At least nine of the AKs have not been recovered.

The people with easiest access to military firearms are those who handle and secure them.

 

In the Army, they are often junior soldiers assigned to armories or arms rooms, according to Col. Kenneth Williams, director of supply under the Army’s G-4 Logistics branch.

This is a young guy or gal,” Williams said. “This is a person normally on their first tour of duty. So you can see that we put great responsibility on our soldiers immediately when they come in.”

Armorers have access both to firearms and the spare parts kept for repairs. These upper receivers, lower receivers and trigger assemblies can be used to make new guns or enhance existing ones.

We’ve seen issues like that in the past where an armorer might build an M16” automatic assault rifle from military parts, said Mark Ridley, a former deputy director of the Naval Criminal Investigative Service. “You have to be really concerned with certain armorers and how they build small arms and small weapons.”

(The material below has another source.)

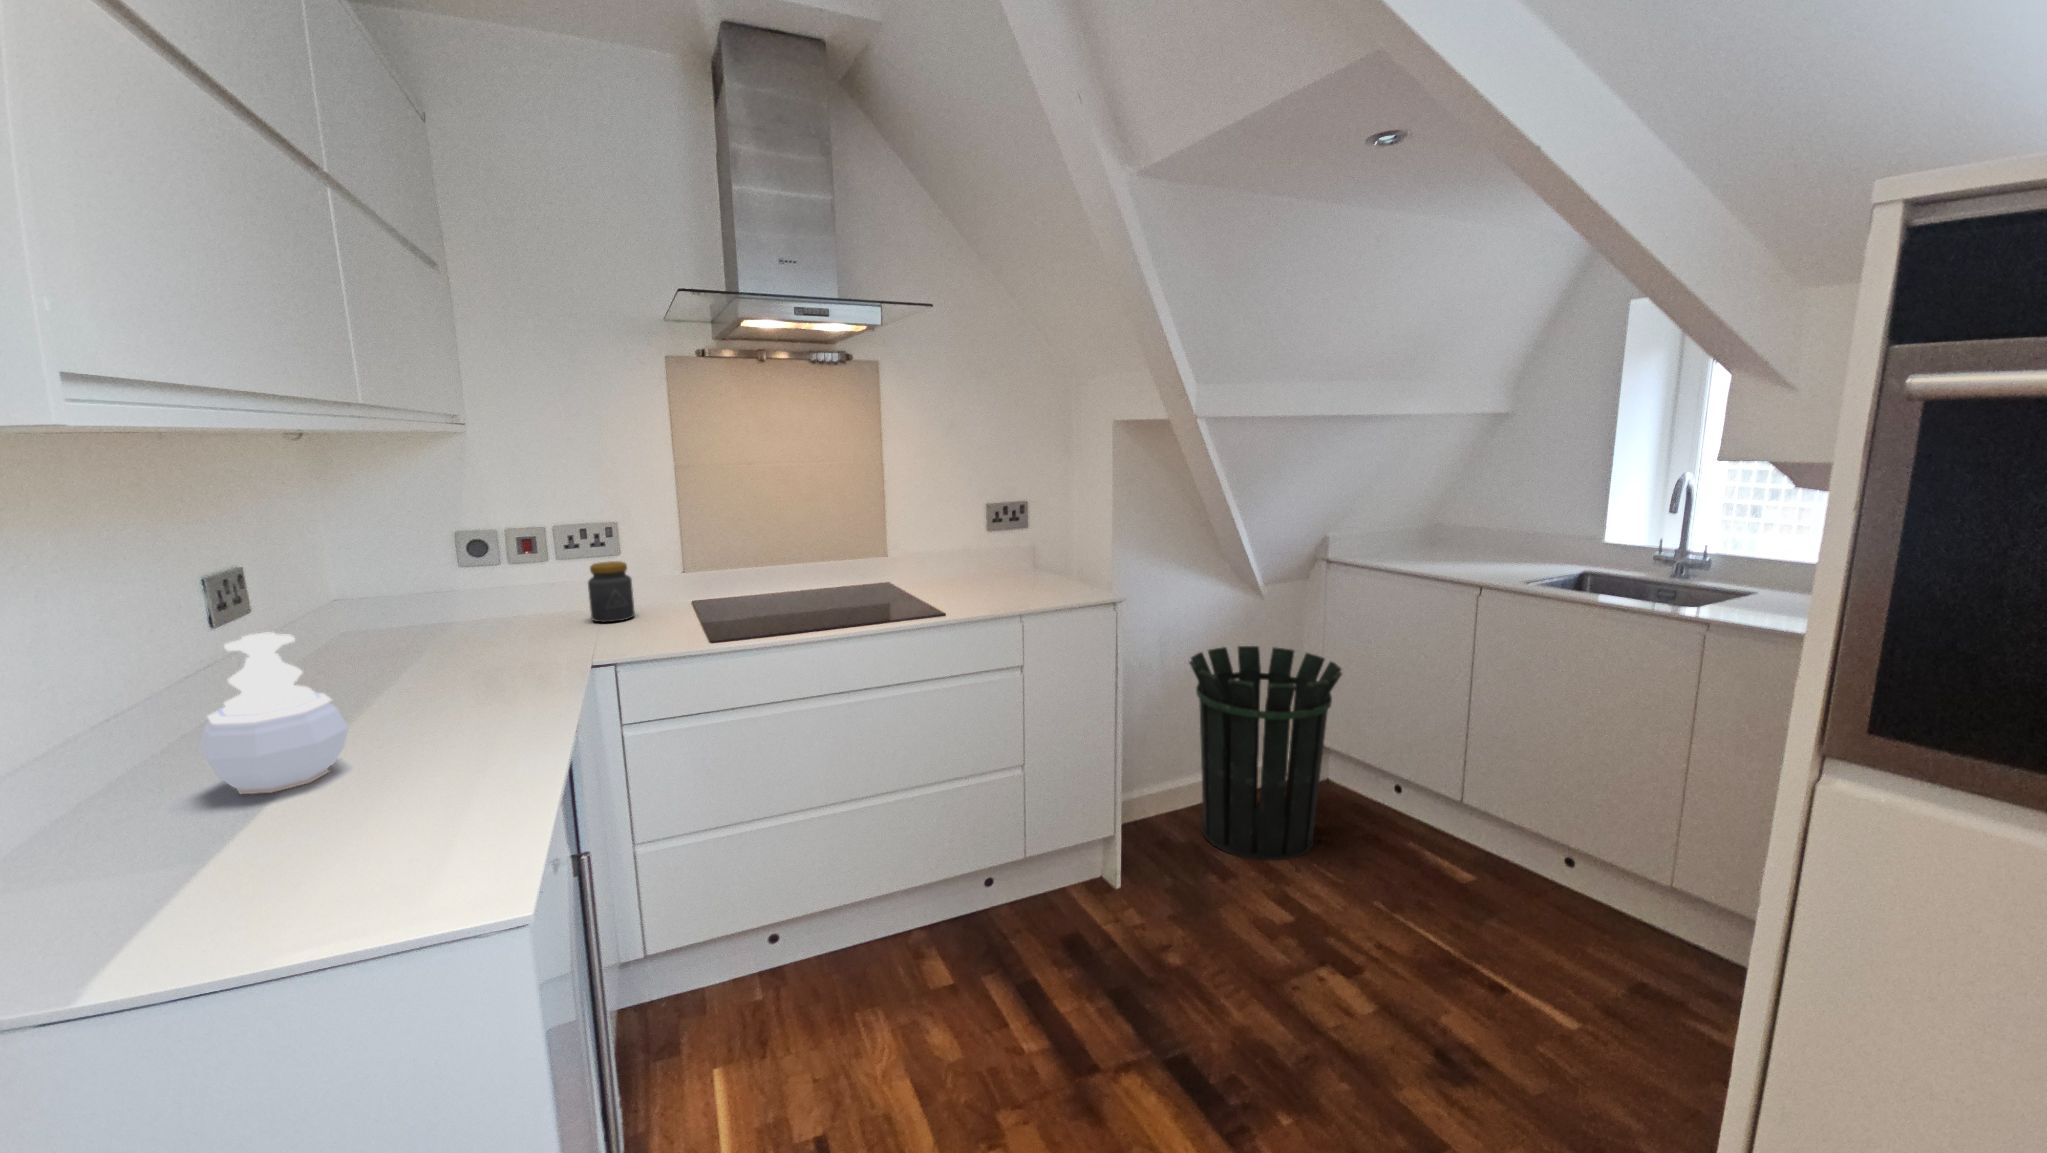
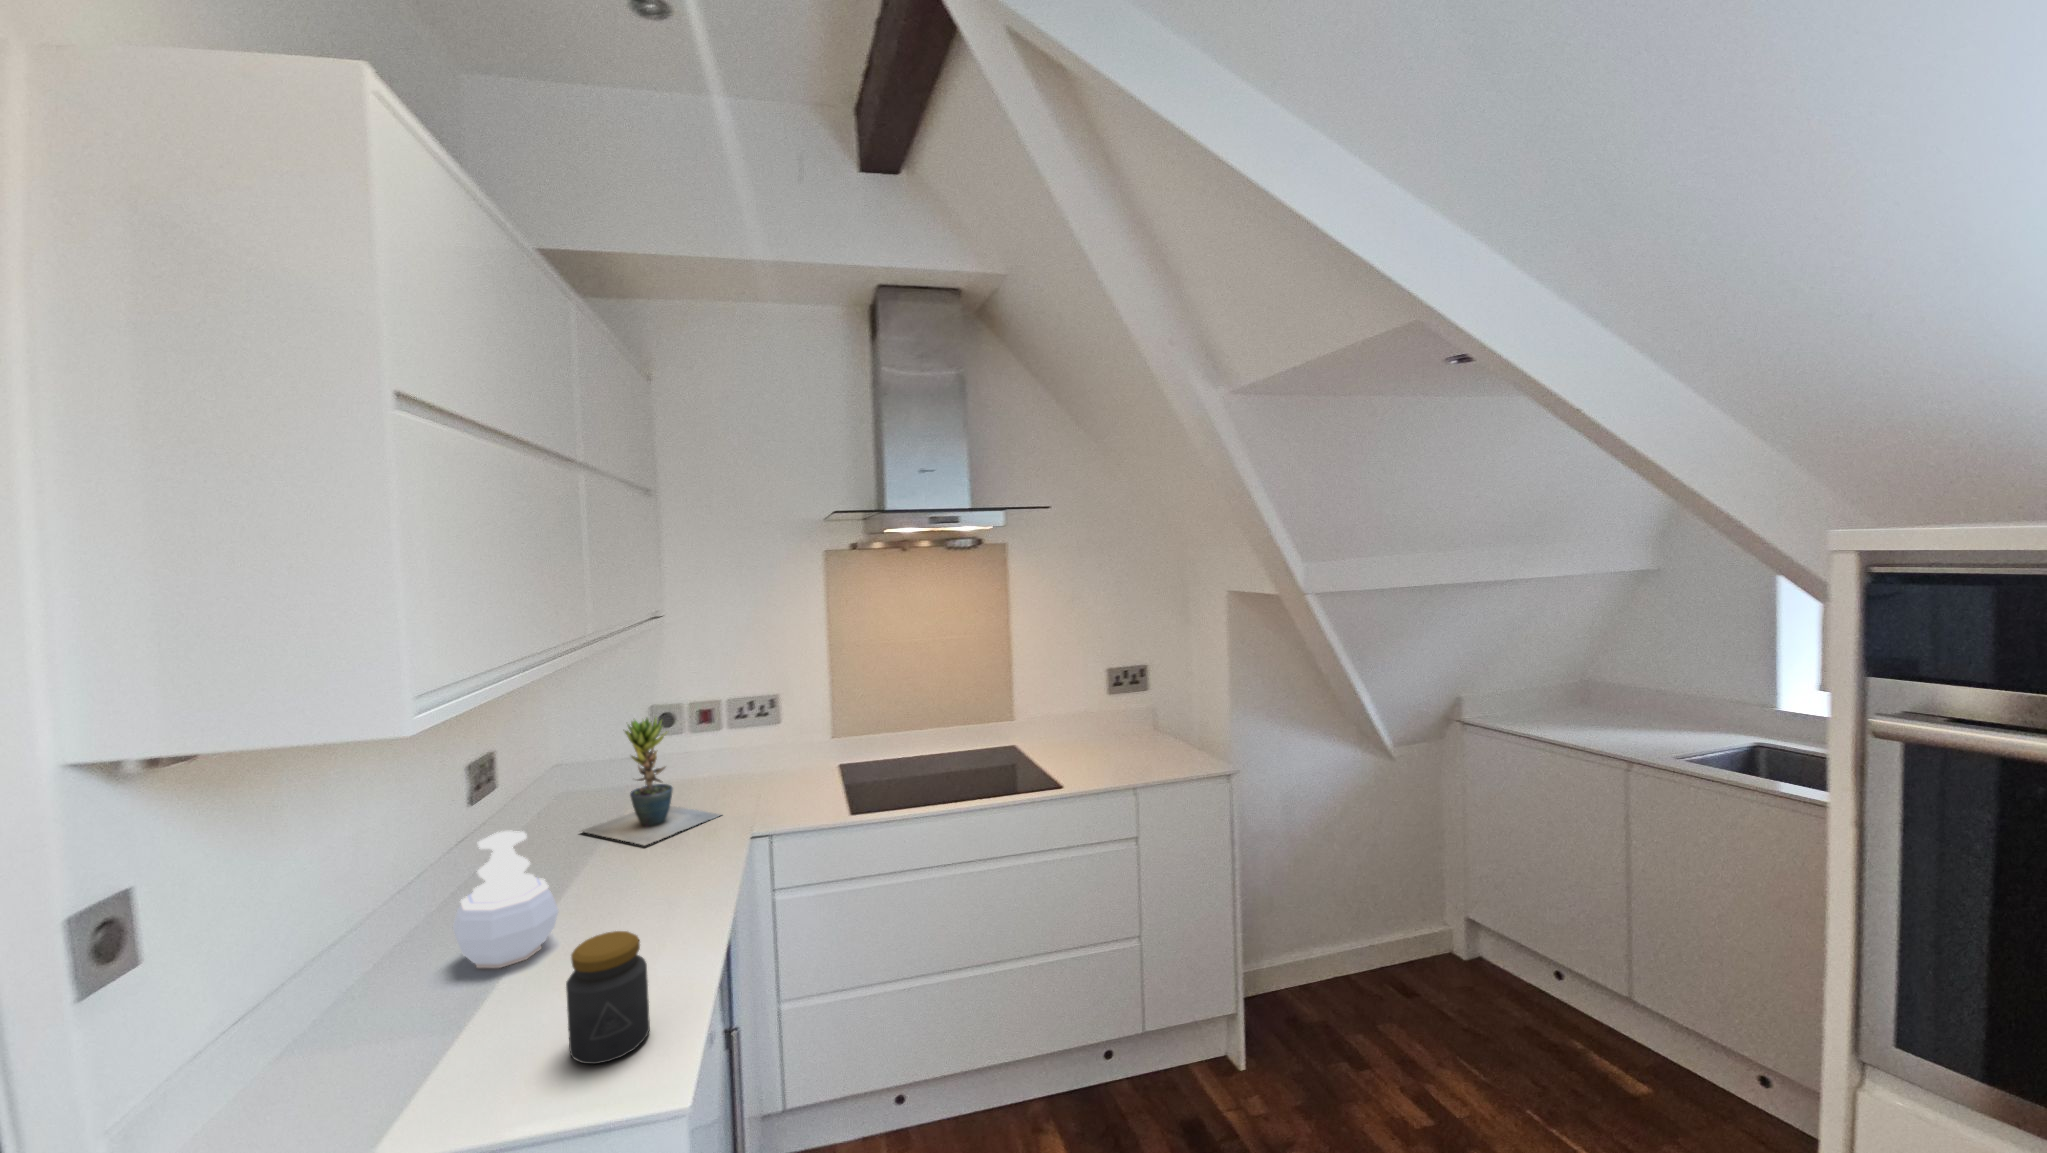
potted plant: none [368,530,556,676] -> present [582,718,720,845]
jar: present [588,561,635,622] -> present [566,931,650,1064]
waste bin: present [1189,646,1342,861] -> none [1311,811,1479,1056]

In 2014, NCIS began investigating the theft of weapons parts from Special Boat Team Twelve, a Navy unit based in Coronado, California. Four M4 trigger assemblies that could make a civilian AR-15 fully automatic were missing. Investigators found an armory inventory manager was manipulating electronic records by moving items or claiming they had been transferred. The parts were never recovered and the case was closed after federal prosecutors declined to file charges.

 

Weapons accountability is part of military routine. Armorers are supposed to check weapons when they open each day. Sight counts, a visual total of weapons on hand, are drilled into troops whether they are in the field, on patrol or in the arms room. But as long as there have been armories, people have been stealing from them.

Weapons enter the public three main ways: direct sales from thieves to buyers, through pawn shops and surplus stores, and online.

Investigators have found sensitive and restricted parts for military weapons on sites including eBay, which said in a statement it has “zero tolerance” for stolen military gear on its site.

At Fort Campbell, Kentucky, soldiers stole machine gun parts and other items that ended up with online buyers in Russia, China, Mexico and elsewhere. The civilian ringleader, who was found with a warehouse of items, was convicted. Authorities said he made hundreds of thousands of dollars.

Often though, recovering a weapon can prove hard.